リレー小説第弐
7
ゼノビアはふう、と一度深い溜息をついて、静かな振動音を立てながら動き続けている埃を被った機械に目をやった。改めて見てもこれが重要なものであると知らなければきっと鉄くずにしか見えないような代物である……黙り込んだ二人の気も知らずにブーンという低い音が広くはないこの部屋に響き続けていた。
更に気を滅入らせるかのような音を通信機の呼び出し音が破った。
「No.0021、応答せよ」
「はい」
アルトゥールは通信機を握り締めてちらとゼノビアを見た。この声は彼らの司令官ギルバートの右腕とも呼ばれるアドマスタ・ヤナティのものである。アルにはこの男を好くことがどうしてもできないでいる、それには理由があった。
「二人とも無事か?」
「勿論です」
「『喪失者』として恥を晒すようなこととならなくて安心した」
これが単なる照れ隠しであるならよいのだが。
「では命令だ。戻って来い」
「は?我々は司令官に命じられてここに……」
「それはもういい。もう一度言う、命令だ、戻って来い」
何よそれ、とゼノビアが小声で言った。アルトゥールはこみ上げて来るものを抑えてだが苛立ちは隠すことなくアドマスタに答える。
「私ももう一度申し上げます。ギルバート・フィリップス司令官により下された命令を遂行するために我々はここに来ているのです」
「それが?」
二人の神経を逆撫でするような声が返ってくる。
「いいから戻って来るんだ。その命令は今、撤回された」
馬鹿な、とアルトゥールは呟いた。ギルバートがそんなことをする筈がない。

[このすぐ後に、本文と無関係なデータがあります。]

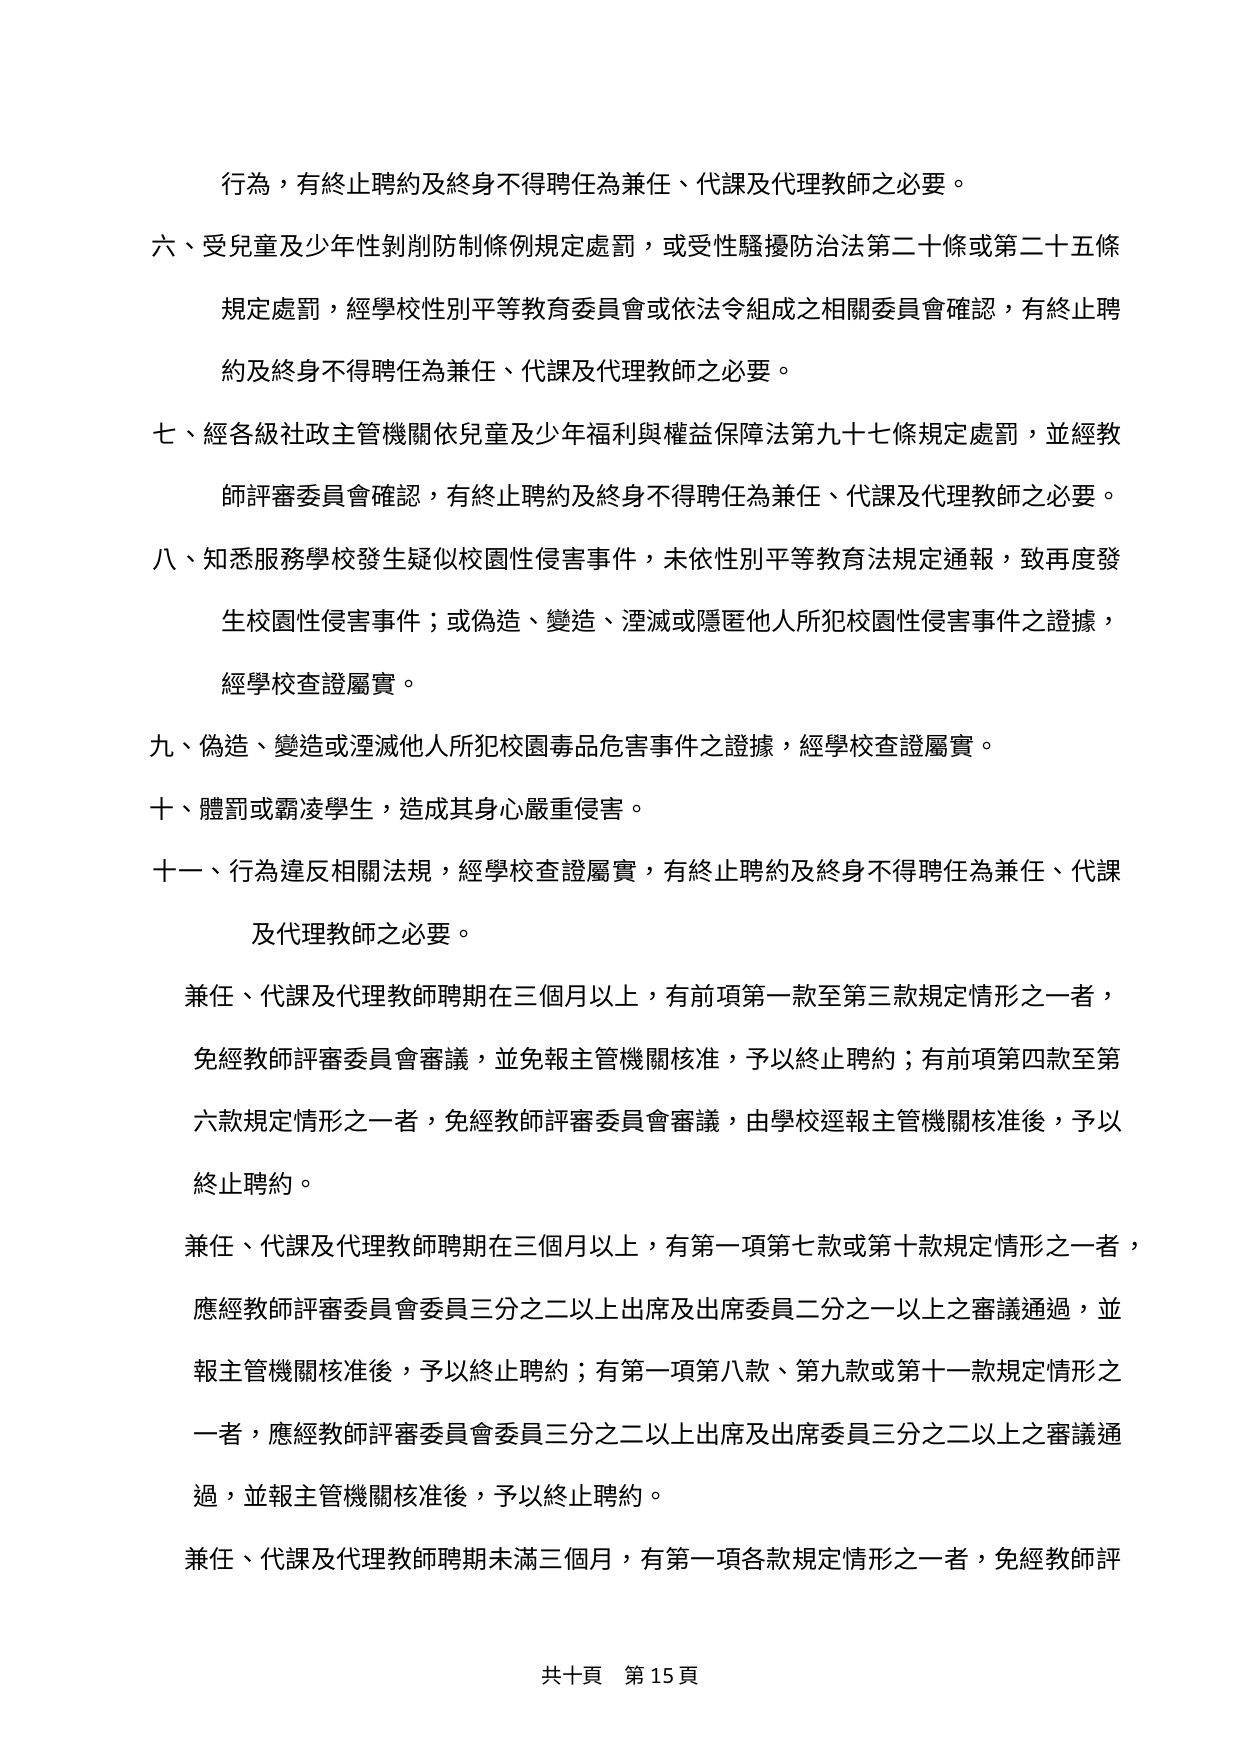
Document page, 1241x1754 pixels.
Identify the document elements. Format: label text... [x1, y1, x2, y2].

text 六、受兒童及少年性剝削防制條例規定處罰，或受性騷擾防治法第二十條或第二十五條規定處罰，經學校性別平等教育委員會或依法令組成之相關委員會確認，有終止聘約及終身不得聘任為兼任、代課及代理教師之必要。 [117, 203, 1122, 391]
text 八、知悉服務學校發生疑似校園性侵害事件，未依性別平等教育法規定通報，致再度發生校園性侵害事件；或偽造、變造、湮滅或隱匿他人所犯校園性侵害事件之證據，經學校查證屬實。 [118, 516, 1122, 703]
text 七、經各級社政主管機關依兒童及少年福利與權益保障法第九十七條規定處罰，並經教師評審委員會確認，有終止聘約及終身不得聘任為兼任、代課及代理教師之必要。 [118, 391, 1122, 516]
text 兼任、代課及代理教師聘期在三個月以上，有第一項第七款或第十款規定情形之一者，應經教師評審委員會委員三分之二以上出席及出席委員二分之一以上之審議通過，並報主管機關核准後，予以終止聘約；有第一項第八款、第九款或第十一款規定情形之一者，應經教師評審委員會委員三分之二以上出席及出席委員三分之二以上之審議通過，並報主管機關核准後，予以終止聘約。 [118, 1203, 1122, 1516]
text 兼任、代課及代理教師聘期在三個月以上，有前項第一款至第三款規定情形之一者，免經教師評審委員會審議，並免報主管機關核准，予以終止聘約；有前項第四款至第六款規定情形之一者，免經教師評審委員會審議，由學校逕報主管機關核准後，予以終止聘約。 [118, 953, 1122, 1203]
text 十一、行為違反相關法規，經學校查證屬實，有終止聘約及終身不得聘任為兼任、代課及代理教師之必要。 [118, 828, 1122, 953]
text 九、偽造、變造或湮滅他人所犯校園毒品危害事件之證據，經學校查證屬實。 [118, 703, 1122, 766]
text 行為，有終止聘約及終身不得聘任為兼任、代課及代理教師之必要。 [118, 141, 1122, 203]
text 十、體罰或霸凌學生，造成其身心嚴重侵害。 [118, 766, 1122, 828]
text 兼任、代課及代理教師聘期未滿三個月，有第一項各款規定情形之一者，免經教師評 [118, 1516, 1122, 1578]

「命令を撤回」したのはギルバートではなくお前だろ、と通信機のマイクに音を録られないように毒づいた。
「仕方ないわ。従う他ないようね、今後のことを考えると」
ゼノビアがアルに耳打ちする。諦めたように、だが反抗心のありありと浮かぶ声で「承知しました」とアルが答えると、もたもたするなよ、というアドマスタの言葉を最後に通信は切れた。
「何が『もたもたするな』、よ」
「全くだ。あ、それより……」
アルは怪訝な表情でゼノビアを見、床に目を落として言った。
「ギルバートからの通信は途切れたのに、今は正常に通信が行えるということは……Jウェーブの発信源が消滅したのだろうか?」
「ということはつまり、結局、私たちがさっき引き渡した三人と、廊下で死んでたっていう七人、侵入してきたのはその十人だけだったということ?」
「まさかね。更に言うと、奴らはどこから入ったんだ?」
「さあ。正面から堂々、ということは流石にないでしょうけど」
アルトゥールの問いの答えは、二人がその部屋を廊下へ、一歩外に出た瞬間に不快な方法で与えられた。